| Document text |
****

FIG. 4 is a time chart illustrating energization patterns in a heater of Embodiment 2 of the present invention.
FIG. 5 is a chart illustrating temperature control in a heater of Embodiment 3 of the present invention.
FIG. 6 is a chart illustrating temperature control in a heater of Embodiment 4 of the present invention..
FIG. 7 is a cross-sectional view illustrating a structure of a hair dryer as a hair care device according to Embodiment 7 of the present invention.
FIG. 8A is a side view illustrating a structure of a hair iron as the hair care device according to Embodiment 7 of the present invention.
FIG. 8B is a cross-sectional view illustrating the structure of the hair iron as the hair care device according to Embodiment 7 of the present invention.
FIG. 9 is a cross-sectional view illustrating a structure of a hair brush as the hair care device according to Embodiment 7 of the present invention.

Description of Embodiment

Hereinafter, embodiments for carrying out the invention are described using the drawings.

(Embodiment 1)

****

| Data excerpts |
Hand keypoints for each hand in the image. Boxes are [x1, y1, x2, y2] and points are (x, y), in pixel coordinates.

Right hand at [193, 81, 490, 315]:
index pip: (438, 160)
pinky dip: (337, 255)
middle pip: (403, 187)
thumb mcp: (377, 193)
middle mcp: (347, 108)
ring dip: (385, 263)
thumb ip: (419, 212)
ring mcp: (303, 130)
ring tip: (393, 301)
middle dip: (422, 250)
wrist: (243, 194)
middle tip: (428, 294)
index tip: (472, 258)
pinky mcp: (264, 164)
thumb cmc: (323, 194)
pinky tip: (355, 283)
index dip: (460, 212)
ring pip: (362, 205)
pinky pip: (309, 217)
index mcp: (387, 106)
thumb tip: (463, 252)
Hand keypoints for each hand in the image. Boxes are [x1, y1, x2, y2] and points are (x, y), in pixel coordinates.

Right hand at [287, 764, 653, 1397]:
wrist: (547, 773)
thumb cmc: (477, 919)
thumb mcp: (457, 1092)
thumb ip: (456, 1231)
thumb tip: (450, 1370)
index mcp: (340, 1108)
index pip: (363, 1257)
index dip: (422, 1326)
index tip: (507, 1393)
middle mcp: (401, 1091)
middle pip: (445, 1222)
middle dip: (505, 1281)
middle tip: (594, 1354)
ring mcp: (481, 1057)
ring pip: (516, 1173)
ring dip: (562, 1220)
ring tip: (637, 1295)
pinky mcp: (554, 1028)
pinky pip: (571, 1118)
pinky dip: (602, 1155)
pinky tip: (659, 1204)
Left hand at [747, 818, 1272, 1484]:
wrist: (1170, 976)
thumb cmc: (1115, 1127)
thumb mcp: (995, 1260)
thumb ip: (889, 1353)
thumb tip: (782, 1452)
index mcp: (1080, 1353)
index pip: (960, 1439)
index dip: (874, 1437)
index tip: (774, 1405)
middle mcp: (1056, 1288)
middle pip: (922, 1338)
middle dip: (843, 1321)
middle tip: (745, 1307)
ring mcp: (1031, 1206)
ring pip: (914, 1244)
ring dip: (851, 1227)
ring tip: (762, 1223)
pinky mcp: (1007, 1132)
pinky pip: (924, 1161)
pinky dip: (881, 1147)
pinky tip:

****

Resume the description of heaters for hair care devices, picking up right after its last line. The listing was drawn from a separate source.

FIG. 1 is a block diagram illustrating a configuration of a heater according to Embodiment 1 of the present invention. The heater of Embodiment 1 includes a power supply section 1, a body switch section 2, a controller 3, a heating section 4, a temperature detecting section 5, and a power control switch section 6.
The power supply section 1 includes a direct-current (DC) power source with a predetermined power output or receives electric power supply from an alternate-current (AC) power source to supply electric power to the entire heater. The body switch section 2 is connected to between the power supply section 1 and controller 3 and turns a switch on/off to control switching of power supply from the power supply section 1 to the controller 3. The controller 3 receives power supply from the power supply section 1 through the body switch section 2. The controller 3 controls switching (on/off) of the power control switch section 6 based on temperature of the heating section 4 to control driving current supplied to the heating section 4. The heating section 4 is supplied with the driving current from the power supply section 1 through the power control switch section 6 under the control of the controller 3 and generates heat to be heated so as to reach a previously set temperature. The temperature detecting section 5 detects the temperature of the heating section 4 and gives the detected temperature to the controller 3. The power control switch section 6 is directly connected to the power supply section 1 and controls the switching of power supply to the heating section 4 under the control of the controller 3.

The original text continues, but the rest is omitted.